Privacy screen and new AI software features
Samsung built a new privacy screen into the S26 family that offers a more granular approach than traditional off-angle dimming. Instead of only making the entire display look darker to onlookers, users can choose specific elements—notifications, password fields and other items—to be dimmed or obscured for nearby viewers. The line also ships with a new internal chip designed to speed overall performance and to enable fresh AI software features that Samsung highlighted as central to the update.
Battery and minor hardware changes for S26 and S26 Plus
The Galaxy S26 receives a modest battery increase to 4, 300 mAh from 4, 000 mAh, while the S26 Plus benefits from slightly faster wireless charging. These hardware tweaks are positioned as incremental improvements to daily use, paired with the processor and software updates aimed at AI-enhanced tasks.
Galaxy Buds 4 and Galaxy Buds 4 Pro bring new fit and battery figures
Alongside phones, Samsung introduced two new earbuds: the Galaxy Buds 4 and the Galaxy Buds 4 Pro. Both adopt a smoother, rounded eartip design, moving away from the sharper, triangular stem look of the Buds 3. The Buds 4 omit rubber eartips for a semi-open fit and are described as the more budget-friendly option, offering up to six hours of battery life on a single charge plus an additional 30 hours from the charging case. The Buds 4 Pro are the premium pair with traditional rubber eartips and deliver up to seven hours of listening plus 30 more hours from their charging case.
Product cadence, the Edge model and wearable legal questions
Samsung has been launching phones and earbuds in February for more than five years, and the company indicated this year’s S26 series follows that cadence: pre-orders opened immediately after the unveiling and a March 11 retail launch was scheduled. The company did not mention a Galaxy S26 Edge at the event; last year’s Galaxy S25 Edge was noted as a super-thin, super-light model, and its absence from the announcement leaves the presence of an S26 Edge unclear in the provided context. Samsung typically refreshes Galaxy Watches, Z-Flip and Z-Fold devices in the summer, and a second Galaxy Unpacked event was signaled for that season.
Separately, the Galaxy Ring ecosystem remains entangled in litigation. Samsung launched the Galaxy Ring in summer 2024 and a maker of a competing smart ring, Oura, filed a patent infringement lawsuit against Samsung. Samsung has a history of filing lawsuits against other smart-ring makers including Ultrahuman, RingConn and Zepp Health, and Samsung has filed a counter suit against Oura. The broader implication is that legal disputes have put the future of the Galaxy Ring line into question; it is unclear in the provided context when a Galaxy Ring 2 might reach stores.

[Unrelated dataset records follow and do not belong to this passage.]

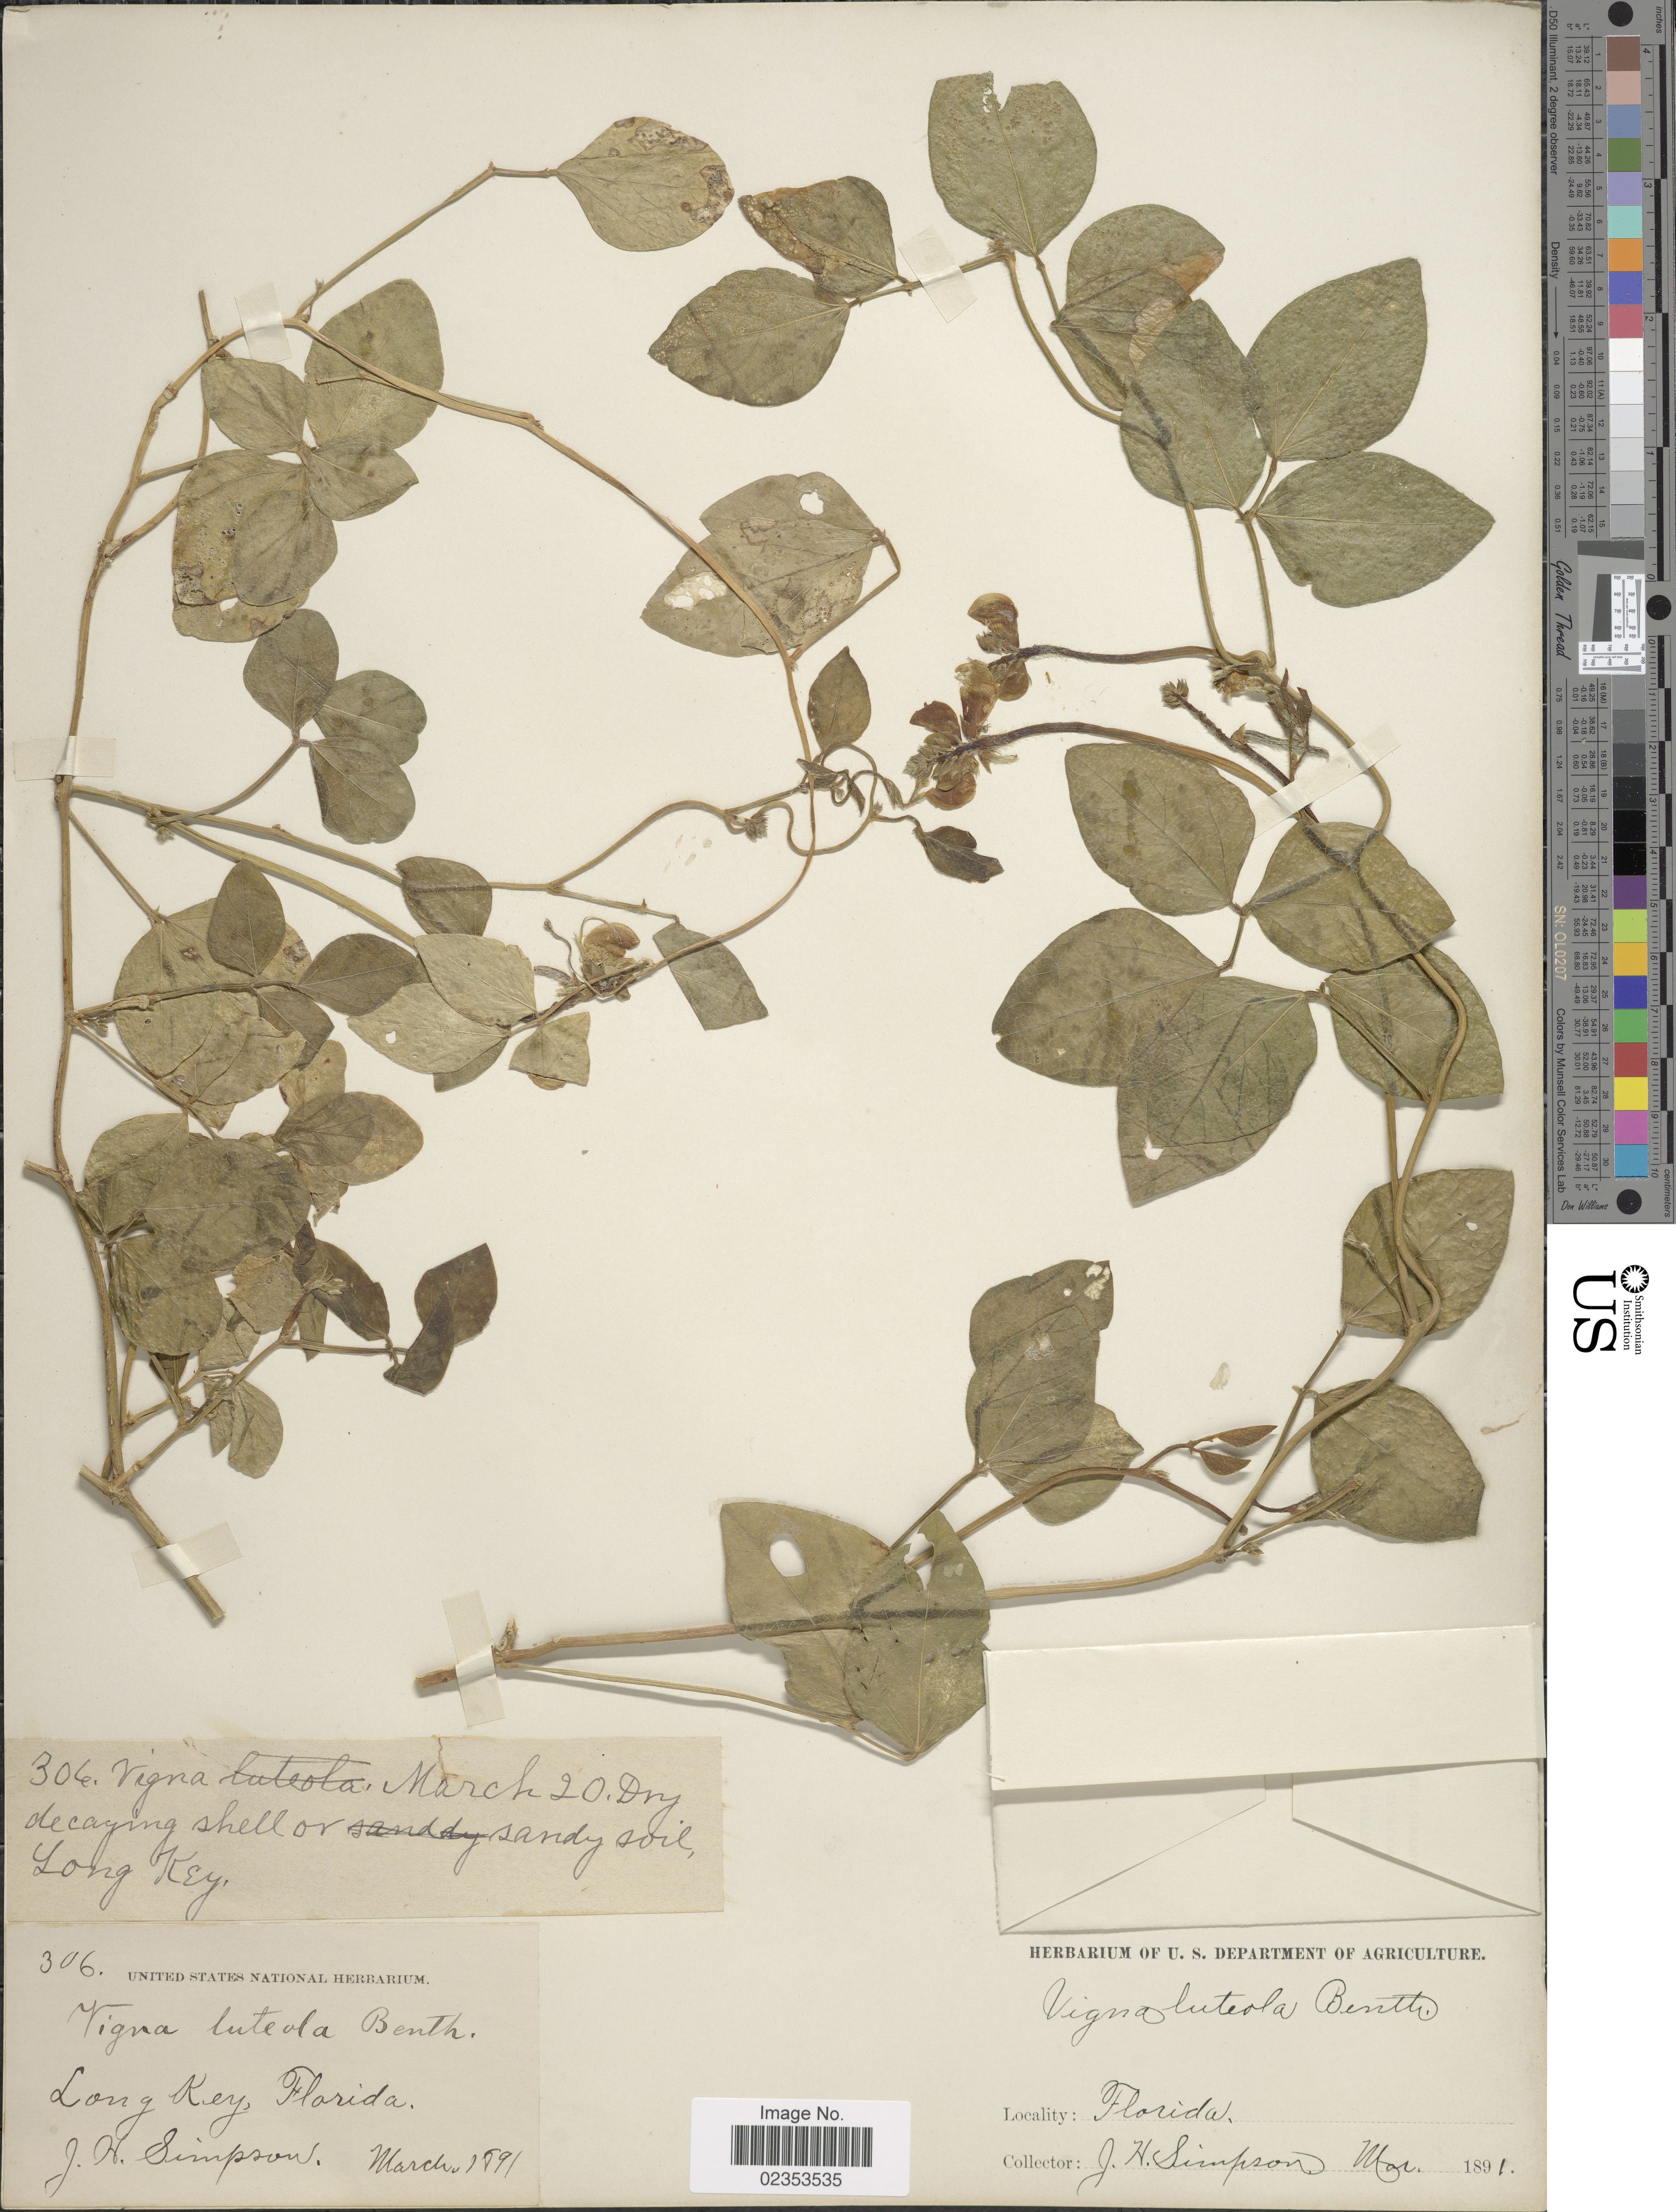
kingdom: Plantae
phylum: Tracheophyta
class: Magnoliopsida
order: Fabales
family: Fabaceae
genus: Vigna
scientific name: Vigna luteola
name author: (Jacq.) Benth.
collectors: J. H. Simpson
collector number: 306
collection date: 1891-03-20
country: United States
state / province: Florida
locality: Long Key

What makes this notable is the combination of higher base storage, new AI capabilities and targeted privacy controls, which together explain the modest price increases and the company’s framing of the S26 series as iterative but materially different from last year’s models. The lineup was presented as a direct competitor to current premium smartphones, with pricing and features pitched against rival flagship phones in the market.